#### Document segment
-- begin --

To the rear, the northwest elevation has a two-storey mono-pitched rear return at its southwest end, extended in approximately 1988, projecting to the rear yard boundary with no windows to its northwest wall. The rear elevation is generally finished in smooth cement render with top-opening timber casement windows on stone cills; the rear return has concrete cills. A painted timber door is set within smooth cement-rendered boundary walling to the northwest, with original random-coursed rock-faced stone walling to the northeast-facing section, leading from the rear access route into a rectangular yard one bay in width. There is a single window at first-floor level aligned with one at ground-floor level, and a small skylight visible in the roof. The rear return has a painted timber soffit and fascia.

-- end --

#### Given information
-- begin --

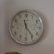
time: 11:23
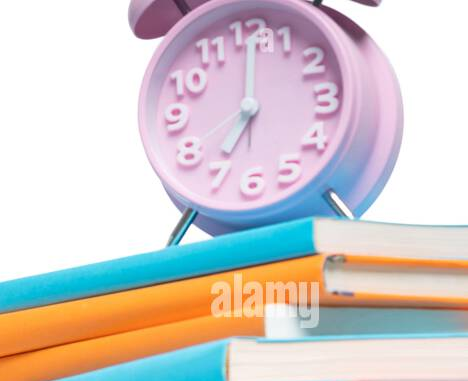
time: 7:00
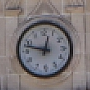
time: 12:47
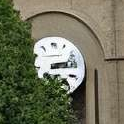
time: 3:13
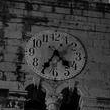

-- end --

#### Given request A
Retype the stretch of the building description from "To the rear, the" through "soffit and fascia.".
#### Given request B
Shorten the paragraph of the building description beginning "To the rear, the northwest elevation" into a bulleted list that keeps its main facts.
#### Given request C
Write what comes after the last sentence of the building description, carrying on in the same style.
The material above comes from a separate source.

#### Expected answer A
To the rear, the northwest elevation has a two-storey mono-pitched rear return at its southwest end, extended in approximately 1988, projecting to the rear yard boundary with no windows to its northwest wall. The rear elevation is generally finished in smooth cement render with top-opening timber casement windows on stone cills; the rear return has concrete cills. A painted timber door is set within smooth cement-rendered boundary walling to the northwest, with original random-coursed rock-faced stone walling to the northeast-facing section, leading from the rear access route into a rectangular yard one bay in width. There is a single window at first-floor level aligned with one at ground-floor level, and a small skylight visible in the roof. The rear return has a painted timber soffit and fascia.

#### Expected answer B
- The northwest elevation has a two-storey mono-pitched rear return at its southwest end. It was extended around 1988 and reaches the rear yard boundary, with no windows on its northwest wall.
- The rear elevation is mostly smooth cement render, with top-opening timber casement windows on stone cills. The rear return has concrete cills.
- A painted timber door sits in smooth cement-rendered boundary walling to the northwest, with original random-coursed rock-faced stone walling on the northeast-facing section. It leads from the rear access route into a rectangular yard one bay wide.
- One first-floor window lines up with one at ground-floor level, and a small skylight shows in the roof.
- The rear return has a painted timber soffit and fascia.

#### Expected answer C
The northeast gable faces a public footpath linking Charlemont Square to the southeast and the rear access route to the northwest. It has a smooth cement render to the plinth course and roughcast cement render above, with a brown brick mid-ridge chimney at the apex and projecting eaves with exposed purlin ends. The soffit is replacement planked uPVC with a uPVC fascia. The rear return on this elevation has a single window at first-floor level and a double side-opening casement window at ground-floor level, to the right of a painted timber door. Original random-coursed rock-faced yard boundary walling survives at the northwestern end of this facade.

The building retains its external Victorian character despite the replacement of its original windows (current casement frames were installed in 1999), roof slates, dormer and some internal fittings.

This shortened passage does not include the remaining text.